■ **Work instruction**
Search the records that follow and extract every line containing the string "pixels".

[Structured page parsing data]
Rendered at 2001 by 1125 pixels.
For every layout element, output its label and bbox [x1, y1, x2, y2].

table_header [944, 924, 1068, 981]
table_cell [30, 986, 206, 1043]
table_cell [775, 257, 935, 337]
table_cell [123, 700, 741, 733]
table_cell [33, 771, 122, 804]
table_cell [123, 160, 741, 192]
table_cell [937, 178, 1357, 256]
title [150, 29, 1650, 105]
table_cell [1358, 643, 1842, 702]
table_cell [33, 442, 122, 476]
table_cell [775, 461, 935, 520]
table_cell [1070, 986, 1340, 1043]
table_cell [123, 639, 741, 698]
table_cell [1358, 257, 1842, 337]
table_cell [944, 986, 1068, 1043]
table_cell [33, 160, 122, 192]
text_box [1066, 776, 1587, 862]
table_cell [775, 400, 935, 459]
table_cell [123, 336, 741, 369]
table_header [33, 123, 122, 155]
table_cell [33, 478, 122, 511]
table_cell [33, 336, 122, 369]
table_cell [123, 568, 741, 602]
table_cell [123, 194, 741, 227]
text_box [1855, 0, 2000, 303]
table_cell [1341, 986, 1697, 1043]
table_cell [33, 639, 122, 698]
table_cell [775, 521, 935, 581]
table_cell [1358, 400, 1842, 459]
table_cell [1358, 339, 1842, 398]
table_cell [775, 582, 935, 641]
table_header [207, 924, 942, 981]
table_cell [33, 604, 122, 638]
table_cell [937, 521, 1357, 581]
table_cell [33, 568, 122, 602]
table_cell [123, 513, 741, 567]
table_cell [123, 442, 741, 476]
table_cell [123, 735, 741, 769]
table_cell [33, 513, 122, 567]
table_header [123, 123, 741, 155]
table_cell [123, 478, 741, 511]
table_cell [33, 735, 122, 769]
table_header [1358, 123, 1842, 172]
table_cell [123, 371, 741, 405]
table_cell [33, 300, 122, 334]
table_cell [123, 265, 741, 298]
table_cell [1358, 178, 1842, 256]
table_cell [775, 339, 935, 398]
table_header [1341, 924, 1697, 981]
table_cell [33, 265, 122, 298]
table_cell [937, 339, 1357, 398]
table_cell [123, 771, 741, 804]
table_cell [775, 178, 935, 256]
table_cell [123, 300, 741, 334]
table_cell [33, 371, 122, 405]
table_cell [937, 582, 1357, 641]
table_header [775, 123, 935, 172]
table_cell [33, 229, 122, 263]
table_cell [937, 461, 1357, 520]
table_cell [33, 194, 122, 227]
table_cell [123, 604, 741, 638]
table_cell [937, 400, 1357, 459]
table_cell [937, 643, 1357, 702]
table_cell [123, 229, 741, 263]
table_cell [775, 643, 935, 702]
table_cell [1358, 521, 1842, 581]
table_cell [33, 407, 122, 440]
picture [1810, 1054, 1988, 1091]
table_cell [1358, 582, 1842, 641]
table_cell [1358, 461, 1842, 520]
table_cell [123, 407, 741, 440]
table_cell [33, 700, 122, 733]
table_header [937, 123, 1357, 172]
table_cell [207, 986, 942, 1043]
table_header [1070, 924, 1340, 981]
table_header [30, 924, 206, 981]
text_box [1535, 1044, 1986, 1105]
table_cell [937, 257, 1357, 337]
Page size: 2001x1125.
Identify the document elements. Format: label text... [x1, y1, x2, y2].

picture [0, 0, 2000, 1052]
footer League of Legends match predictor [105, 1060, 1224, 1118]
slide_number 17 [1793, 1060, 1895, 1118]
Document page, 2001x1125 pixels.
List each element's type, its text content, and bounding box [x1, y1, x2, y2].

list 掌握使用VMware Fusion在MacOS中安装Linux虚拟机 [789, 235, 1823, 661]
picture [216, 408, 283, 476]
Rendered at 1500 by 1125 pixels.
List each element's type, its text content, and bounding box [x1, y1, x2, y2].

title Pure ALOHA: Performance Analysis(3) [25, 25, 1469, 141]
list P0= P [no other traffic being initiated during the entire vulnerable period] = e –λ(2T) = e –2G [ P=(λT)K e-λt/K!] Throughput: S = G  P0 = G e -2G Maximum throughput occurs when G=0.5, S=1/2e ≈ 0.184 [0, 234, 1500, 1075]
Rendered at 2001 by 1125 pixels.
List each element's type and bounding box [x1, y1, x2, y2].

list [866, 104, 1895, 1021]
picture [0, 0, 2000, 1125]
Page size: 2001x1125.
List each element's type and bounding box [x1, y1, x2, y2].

■ **Response to the task**
Rendered at 2001 by 1125 pixels.
Document page, 2001x1125 pixels.
Rendered at 1500 by 1125 pixels.
Rendered at 2001 by 1125 pixels.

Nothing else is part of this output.